I looked around the sunny basketball court while Paul Katsen, Gym Class: Basketball VR (opens in new tab) CEO, welcome me to the game. The sun rose, or it might set. The orange glow painted the stadium with a relaxing atmosphere. I heard Paul’s voice grow louder as he approached, so I faced him, realizing in a flash that the focus of my eyes was not private.
My avatar was shaking just like me. In front of me Paul’s avatar was gesturing as he spoke, moving as the real man did all the way to Texas. He then pointed to a ball, bounced it a few times and threw it to me. I caught it, feeling the vibration of the impact.
Having only played single-player party VR titles like Beat Saber and Pistol Whip, multiplayer VR was, in my naive mind, the stuff of Ready Player One. However, after ten minutes of playing Gym Class: Basketball VR, I thought of these cliché words — “The future is now.”
I have previously written about whether the VR gym can replace the gym (opens in new tab) for Live Science. In that article, I said that while VR fitness games are fun, you should exercise in the real world if you want the social side of fitness. Not anymore. After loading Meta Quest 2 and spending an hour shooting hoops and dunking—an act that requires squatting—I was pretty tired, and the whole time I was chatting with other people.
Most surprising of all was how genuinely human the experience felt. The the best VR headsets are effective communication tools. We often misread each other during instant messaging and sometimes through voice chat. VR introduces the dimension of body language, providing the social cues often missing from other gaming conversations.
While it’s not exact, and we don’t have facial markings yet – I don’t think it’s too far in the future – playing basketball with Paul and the gang felt like I was right there with them. I wasn’t left wondering what these people were like in real life, because our time on the virtual court felt just as real as meeting a caged basketball court in New York.
Paul got the urge to move into VR after meeting up with an old high school friend due to the lockdown. He and his friend usually talked on the phone, reminiscing about old times, but this time they met in a VR world to play table tennis. Paul was amazed at this. They were thousands of miles apart, yet there they were playing table tennis together. Instead of reminiscing past memories like a standard phone call or video call monitoring, they created new ones.
This moment led Paul to basketball. Basketball courts are social spheres, not just competitive sports courts. Shooting Hoops is synonymous with hangout — one doesn’t have to play a strict game, but rather chat and occasionally shoot or bounce. And that’s what we did in virtual court. Dribbling, aiming and diving were things we had to do with our hands as we spoke. Basketball is also a great game for VR because of its physical nature. Your avatar mimics your body language as you dribble, dunk and jump or dunk. If you want to add a little flourish, everyone will see.
While the VR basketball experience was new to me, there was also something very familiar about it.
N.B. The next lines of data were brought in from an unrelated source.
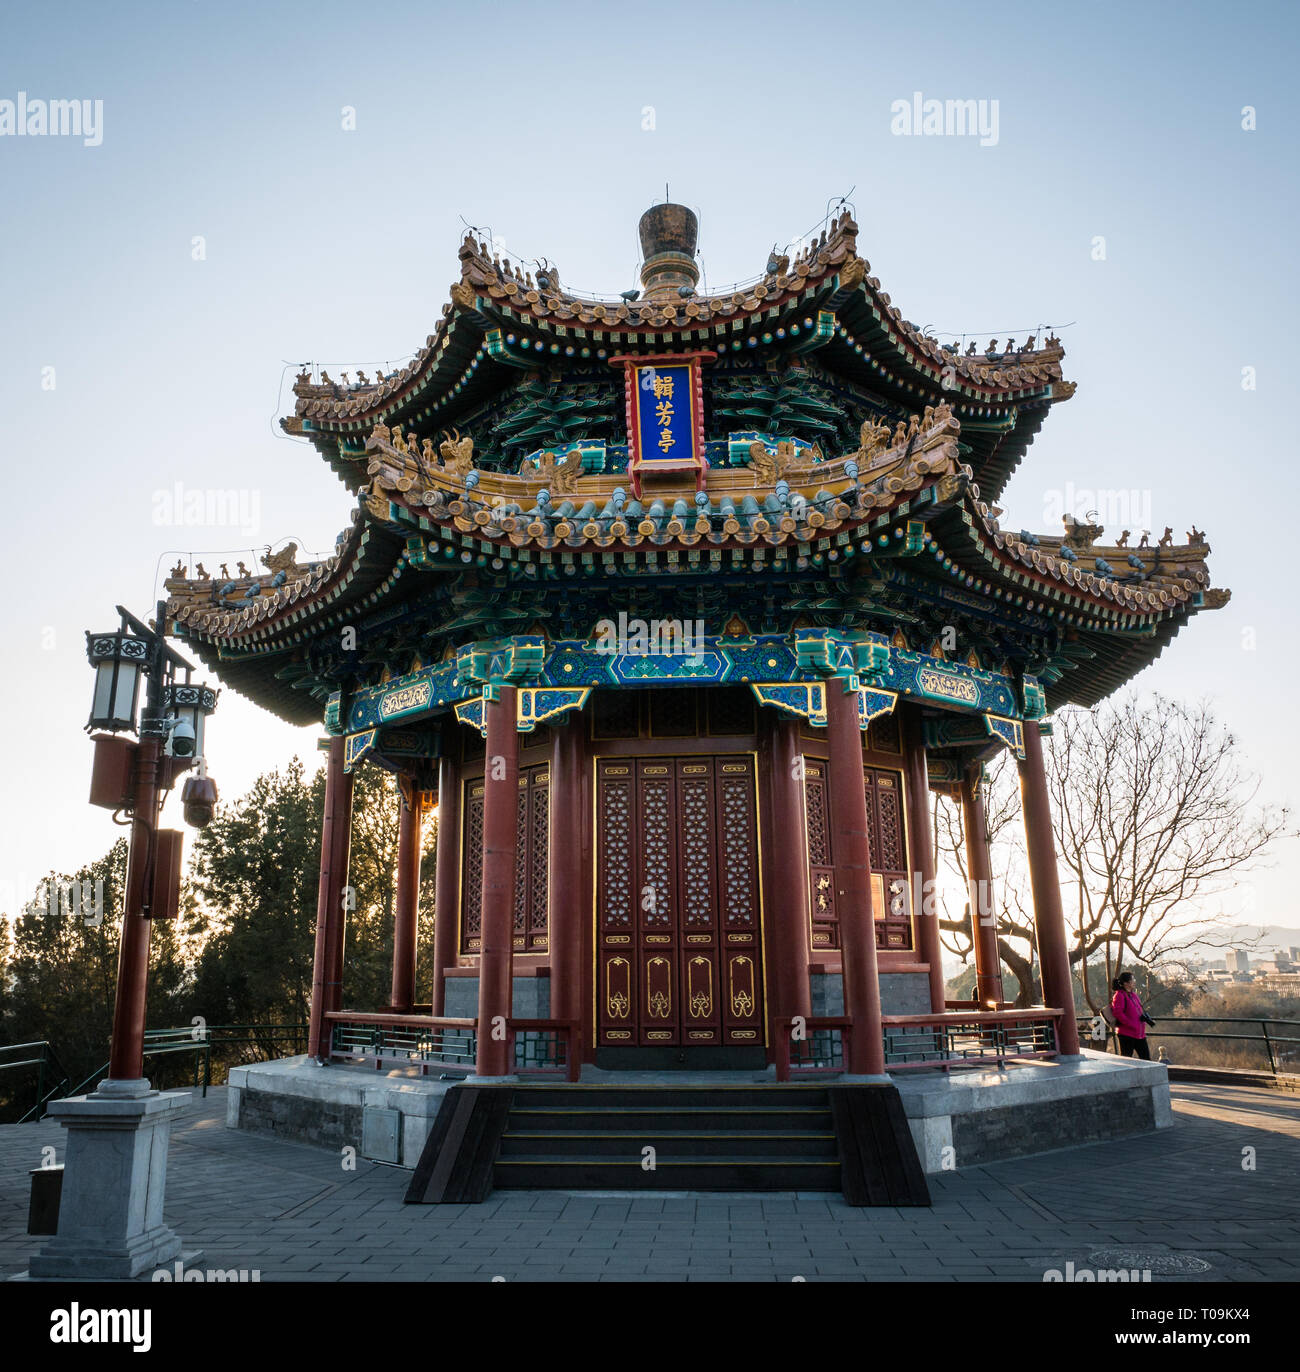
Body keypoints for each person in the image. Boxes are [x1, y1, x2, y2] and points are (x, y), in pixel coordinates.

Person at [1110, 972, 1155, 1059]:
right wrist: (1131, 1024)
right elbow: (1117, 1013)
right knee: (1127, 1061)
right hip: (1126, 1034)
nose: (1134, 981)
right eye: (1132, 979)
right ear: (1126, 983)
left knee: (1146, 1059)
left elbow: (1138, 1011)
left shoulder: (1133, 994)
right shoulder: (1119, 995)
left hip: (1139, 1033)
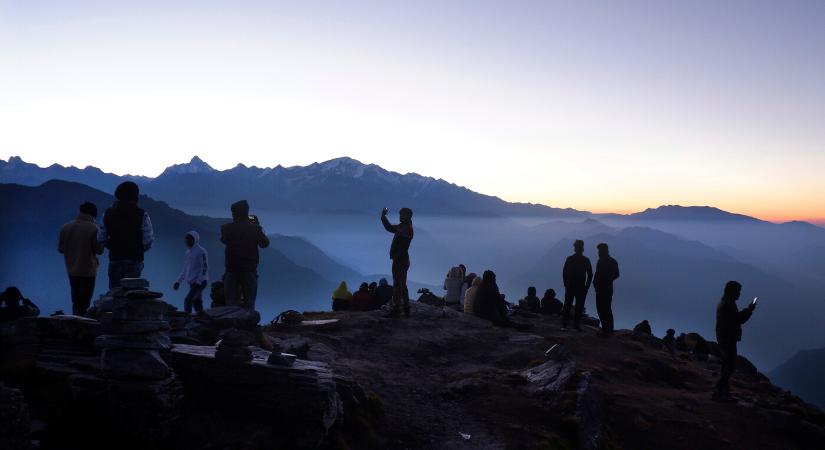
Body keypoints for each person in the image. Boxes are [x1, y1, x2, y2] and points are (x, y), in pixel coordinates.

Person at [99, 181, 154, 289]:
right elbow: (148, 241)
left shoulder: (108, 213)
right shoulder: (142, 214)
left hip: (115, 259)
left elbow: (101, 238)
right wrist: (138, 249)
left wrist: (112, 247)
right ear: (135, 196)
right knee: (131, 296)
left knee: (114, 295)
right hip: (134, 260)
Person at [221, 200, 270, 310]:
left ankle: (232, 325)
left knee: (231, 304)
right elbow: (265, 244)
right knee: (249, 303)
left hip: (231, 270)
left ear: (234, 213)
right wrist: (258, 227)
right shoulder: (255, 229)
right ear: (246, 212)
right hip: (249, 270)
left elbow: (224, 240)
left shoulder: (226, 228)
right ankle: (248, 325)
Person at [58, 201, 104, 315]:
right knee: (85, 301)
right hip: (88, 271)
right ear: (94, 214)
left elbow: (60, 249)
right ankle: (82, 324)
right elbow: (99, 250)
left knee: (75, 300)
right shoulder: (94, 228)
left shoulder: (66, 227)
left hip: (72, 269)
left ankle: (75, 322)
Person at [713, 280, 756, 401]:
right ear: (733, 292)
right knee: (729, 365)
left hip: (724, 337)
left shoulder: (725, 302)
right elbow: (738, 319)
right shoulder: (729, 304)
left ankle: (723, 391)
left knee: (727, 364)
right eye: (738, 291)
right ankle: (720, 392)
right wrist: (749, 310)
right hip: (728, 338)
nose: (739, 294)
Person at [381, 207, 414, 317]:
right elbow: (391, 228)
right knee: (402, 283)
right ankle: (406, 307)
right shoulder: (405, 227)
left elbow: (390, 228)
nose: (400, 216)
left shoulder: (406, 228)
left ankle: (396, 309)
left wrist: (383, 217)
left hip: (400, 260)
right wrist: (384, 217)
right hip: (403, 259)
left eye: (402, 214)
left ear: (407, 216)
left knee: (397, 284)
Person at [173, 231, 209, 314]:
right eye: (186, 238)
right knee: (197, 303)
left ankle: (187, 319)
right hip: (193, 282)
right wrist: (178, 281)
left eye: (189, 238)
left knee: (188, 300)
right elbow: (185, 269)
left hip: (200, 282)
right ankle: (202, 319)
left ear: (195, 240)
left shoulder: (201, 251)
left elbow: (204, 267)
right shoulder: (188, 252)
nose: (187, 240)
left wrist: (199, 281)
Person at [561, 240, 593, 331]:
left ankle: (564, 324)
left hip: (571, 285)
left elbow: (564, 272)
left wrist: (566, 283)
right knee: (578, 306)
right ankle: (575, 325)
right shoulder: (585, 260)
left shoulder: (570, 259)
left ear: (575, 248)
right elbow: (590, 274)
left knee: (568, 305)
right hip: (580, 286)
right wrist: (586, 286)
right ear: (582, 248)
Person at [593, 243, 620, 336]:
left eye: (599, 251)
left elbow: (616, 274)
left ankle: (607, 329)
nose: (598, 252)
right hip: (604, 288)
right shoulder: (610, 261)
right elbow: (616, 274)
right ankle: (608, 328)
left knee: (603, 308)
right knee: (604, 308)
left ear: (603, 251)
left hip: (604, 288)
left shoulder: (606, 261)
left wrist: (607, 279)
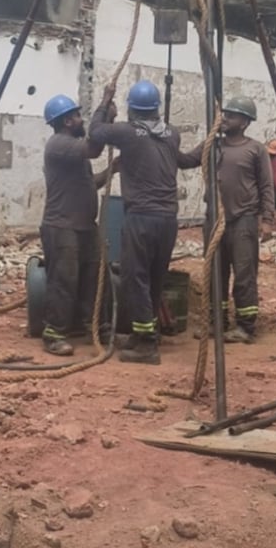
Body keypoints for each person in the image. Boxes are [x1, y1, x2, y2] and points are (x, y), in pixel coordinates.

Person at [89, 79, 182, 365]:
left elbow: (95, 132)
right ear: (156, 108)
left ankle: (147, 346)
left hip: (142, 216)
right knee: (154, 277)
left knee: (134, 276)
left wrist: (105, 101)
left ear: (132, 109)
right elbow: (177, 158)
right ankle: (144, 334)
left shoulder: (127, 132)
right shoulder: (172, 133)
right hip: (168, 219)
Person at [180, 97, 274, 343]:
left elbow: (266, 186)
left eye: (232, 116)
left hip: (243, 219)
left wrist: (267, 220)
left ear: (244, 122)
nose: (225, 118)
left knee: (244, 274)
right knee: (215, 272)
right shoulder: (212, 145)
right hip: (214, 219)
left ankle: (245, 326)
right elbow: (185, 161)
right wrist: (166, 142)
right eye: (225, 114)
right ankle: (216, 321)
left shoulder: (255, 150)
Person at [40, 94, 116, 357]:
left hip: (83, 226)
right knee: (64, 281)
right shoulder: (59, 144)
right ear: (65, 122)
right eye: (75, 116)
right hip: (62, 227)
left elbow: (89, 184)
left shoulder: (72, 149)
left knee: (96, 277)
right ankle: (53, 334)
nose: (80, 119)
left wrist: (112, 169)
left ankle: (97, 327)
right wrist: (103, 111)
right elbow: (94, 148)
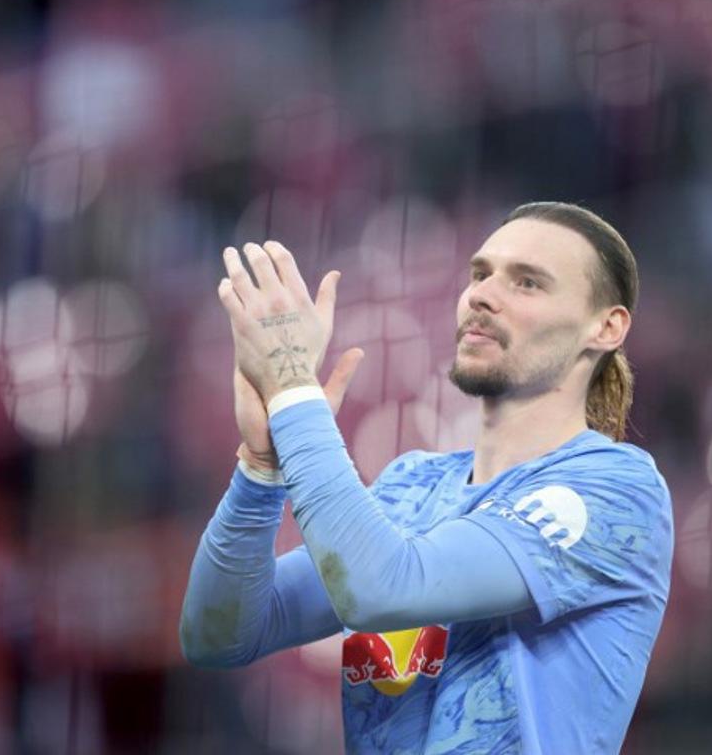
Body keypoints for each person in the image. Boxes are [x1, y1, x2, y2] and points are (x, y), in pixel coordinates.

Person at [181, 202, 674, 754]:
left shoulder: (615, 491)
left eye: (528, 283)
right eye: (480, 274)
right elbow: (220, 636)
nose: (482, 295)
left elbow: (385, 587)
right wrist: (261, 466)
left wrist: (294, 389)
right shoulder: (411, 486)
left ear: (606, 327)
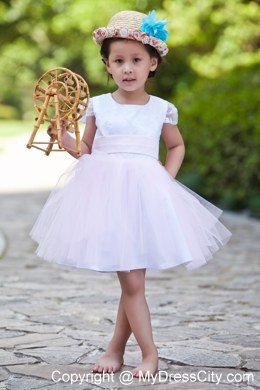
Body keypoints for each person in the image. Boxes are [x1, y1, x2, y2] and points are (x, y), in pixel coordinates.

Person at [30, 10, 232, 377]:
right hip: (108, 199)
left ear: (152, 63)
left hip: (146, 197)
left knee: (132, 279)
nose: (127, 69)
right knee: (131, 278)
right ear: (107, 65)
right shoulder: (99, 107)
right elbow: (86, 149)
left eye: (136, 60)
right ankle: (121, 350)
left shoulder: (161, 110)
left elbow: (176, 147)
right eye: (118, 61)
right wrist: (61, 134)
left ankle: (145, 354)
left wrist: (165, 180)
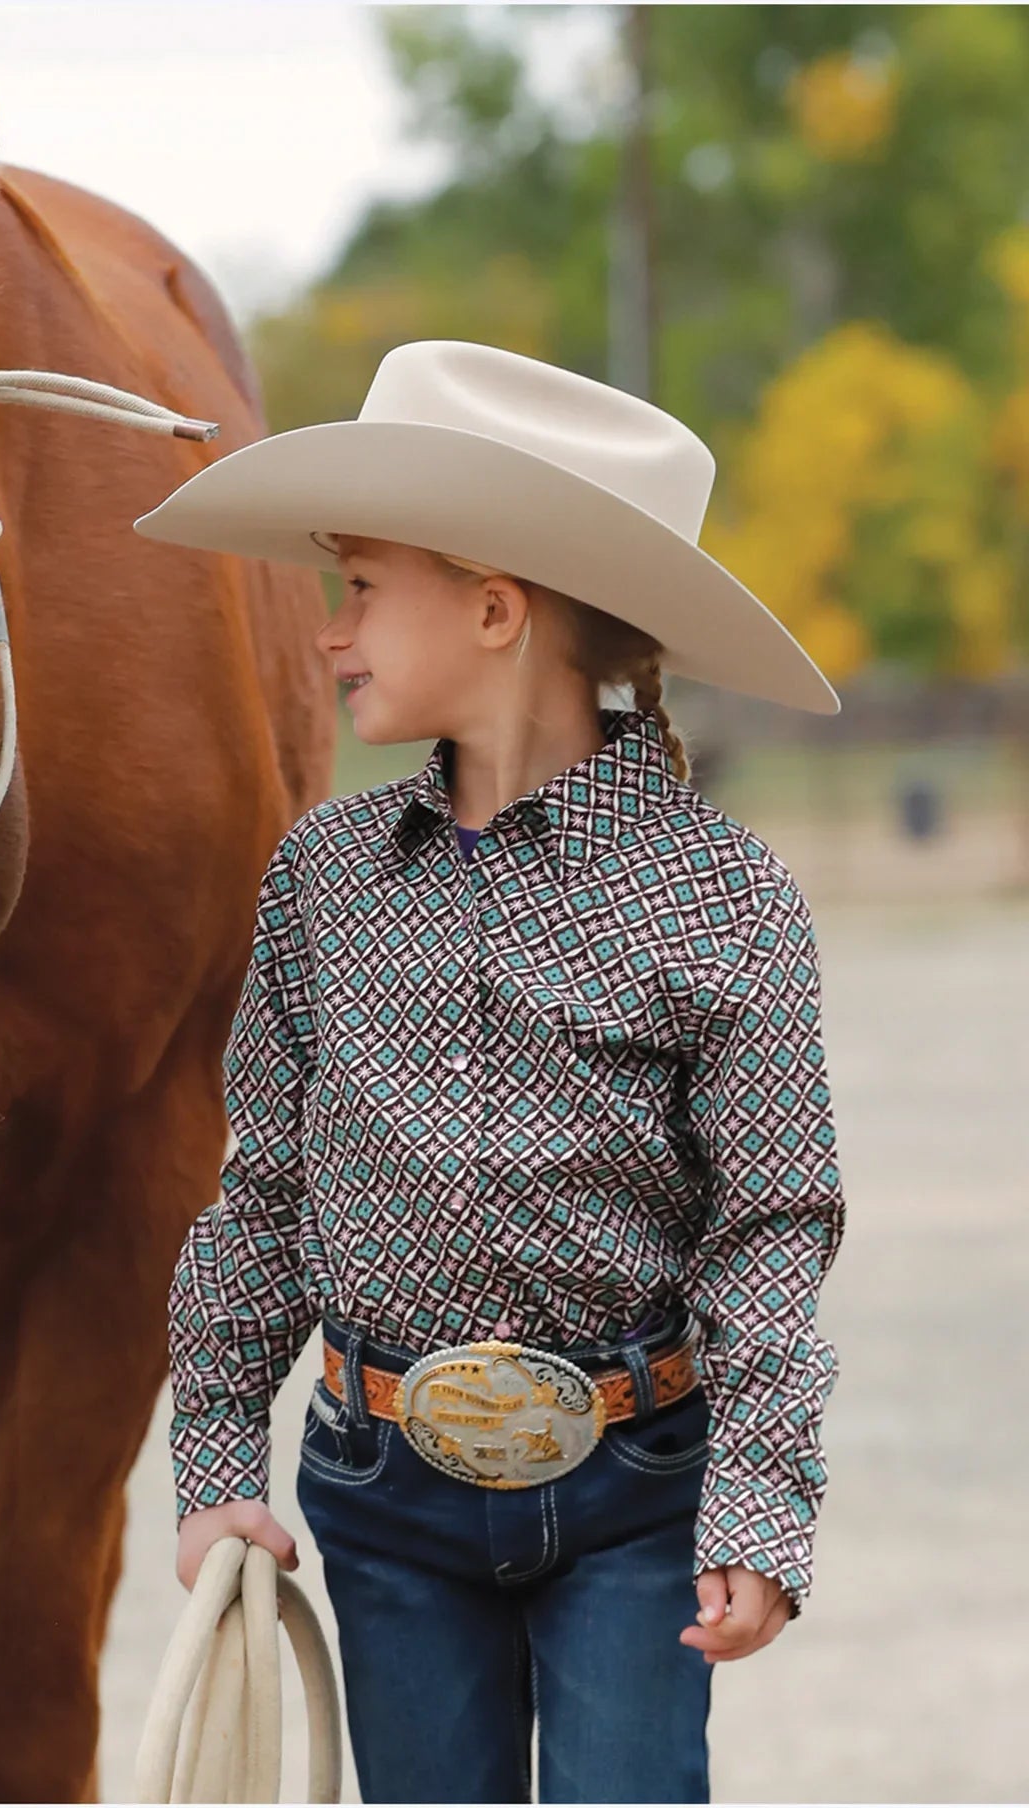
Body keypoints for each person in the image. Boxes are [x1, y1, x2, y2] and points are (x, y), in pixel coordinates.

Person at [133, 340, 848, 1805]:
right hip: (384, 1495)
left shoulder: (726, 896)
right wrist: (217, 1465)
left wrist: (760, 1498)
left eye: (362, 589)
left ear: (494, 606)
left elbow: (771, 1229)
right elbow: (262, 1194)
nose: (331, 634)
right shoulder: (324, 878)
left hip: (638, 1495)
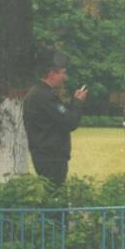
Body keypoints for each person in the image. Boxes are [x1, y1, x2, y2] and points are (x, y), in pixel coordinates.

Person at [22, 49, 88, 185]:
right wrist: (78, 103)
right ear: (52, 74)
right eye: (63, 73)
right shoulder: (45, 97)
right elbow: (70, 122)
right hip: (51, 158)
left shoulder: (40, 93)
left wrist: (73, 102)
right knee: (54, 196)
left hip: (47, 156)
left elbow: (61, 115)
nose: (65, 77)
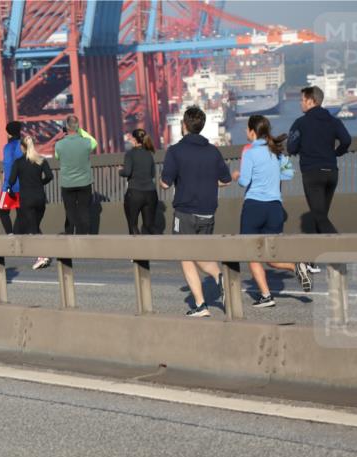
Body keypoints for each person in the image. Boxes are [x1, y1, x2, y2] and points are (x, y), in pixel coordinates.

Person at [160, 106, 233, 317]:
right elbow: (225, 181)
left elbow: (166, 183)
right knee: (199, 253)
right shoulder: (213, 151)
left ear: (184, 125)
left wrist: (162, 181)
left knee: (186, 255)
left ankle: (204, 301)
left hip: (185, 212)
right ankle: (217, 280)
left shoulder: (175, 151)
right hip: (208, 212)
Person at [233, 115, 310, 307]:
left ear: (252, 131)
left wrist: (236, 175)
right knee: (270, 256)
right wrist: (272, 174)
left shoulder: (250, 152)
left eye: (246, 129)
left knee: (251, 254)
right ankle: (296, 265)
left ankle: (266, 296)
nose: (245, 132)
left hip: (254, 208)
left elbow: (244, 181)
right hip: (275, 207)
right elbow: (289, 174)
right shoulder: (277, 151)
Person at [287, 85, 352, 240]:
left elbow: (291, 147)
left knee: (320, 217)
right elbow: (347, 140)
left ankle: (340, 252)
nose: (300, 103)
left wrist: (297, 149)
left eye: (302, 100)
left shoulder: (300, 123)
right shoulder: (333, 121)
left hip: (312, 174)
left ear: (311, 101)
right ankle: (322, 259)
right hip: (331, 173)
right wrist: (337, 153)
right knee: (321, 216)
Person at [8, 135, 54, 270]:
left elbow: (11, 181)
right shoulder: (41, 160)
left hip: (26, 199)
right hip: (40, 198)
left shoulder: (18, 162)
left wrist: (10, 190)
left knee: (33, 228)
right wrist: (40, 183)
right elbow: (50, 176)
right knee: (35, 226)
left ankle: (42, 256)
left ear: (22, 147)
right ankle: (43, 254)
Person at [55, 115, 94, 235]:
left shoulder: (59, 145)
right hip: (84, 182)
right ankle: (86, 237)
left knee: (70, 211)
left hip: (67, 183)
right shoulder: (87, 143)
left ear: (66, 127)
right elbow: (94, 143)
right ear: (78, 127)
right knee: (84, 211)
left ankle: (70, 238)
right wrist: (80, 131)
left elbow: (57, 157)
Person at [119, 129, 160, 235]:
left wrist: (120, 171)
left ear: (134, 139)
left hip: (135, 193)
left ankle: (136, 250)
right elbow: (152, 174)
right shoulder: (149, 154)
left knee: (133, 225)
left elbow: (127, 172)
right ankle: (160, 246)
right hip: (151, 193)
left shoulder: (130, 154)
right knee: (149, 226)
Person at [0, 120, 24, 235]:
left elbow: (8, 166)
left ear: (8, 134)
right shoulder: (24, 145)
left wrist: (8, 185)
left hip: (10, 186)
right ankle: (17, 233)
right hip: (23, 185)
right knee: (21, 212)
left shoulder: (7, 148)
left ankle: (11, 234)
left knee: (2, 211)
And it’s something I’ve been missing for over a decade. Unless you’re into online gaming, chances are the only virtual space you inhabit is social media. Those carefully curated profiles and meticulously edited posts are not the same as real human connections, and it’s all too easy to forget that. Playing Gym Class: Basketball VR reminded me of my time spent online in the mid-2000s, strolling through the desert in RuneScape (opens in new tab) while having spontaneous conversations on MSN Messenger — it felt like I was hanging out with friends.
We used to log on to these sites, socialize for a while and then log off. We never checked out RuneScape in the middle of a meal with loved ones because there was time and space for that. Building real connections on social media can be difficult, and yet we stay connected for eternity. The scroll is eternal and there is no definite end, as there is with, say, a game of basketball — real or virtual.
Gym Class: Basketball VR reminded me that the online realm can be a place to make memories — memories that aren’t dopamine fishing in a sea of loneliness and narcissism. In the game, you can customize your own stadium with shops and designs. You can invite people, go hang out at their courts, then play a serious game or just talk, pass and shoot. It’s exercise, it’s meeting friends and meeting new people in an organic environment. It is malleable. You may be familiar with other great social VR apps like Wreck Room or Gorilla Tag, but I recommend you give it a try. Even if you’re not into basketball, it has an irresistible allure.
Taking off the headset and walking back to my apartment was like waking up from a dream, but the memories didn’t start to fade away. I felt good, energized. If you’re feeling tired of what you’re seeing online right now, fear not. There is still a genuine internet connection outside of social media and core online play. If you have a VR set, give it a try the next time you want to meet a friend.
Gym Class VR is now available in Meta Quest 2, Meta Quest Pro, and the original Meta Quest via the Oculus Store (opens in new tab). The game is free, but there are in-app purchases.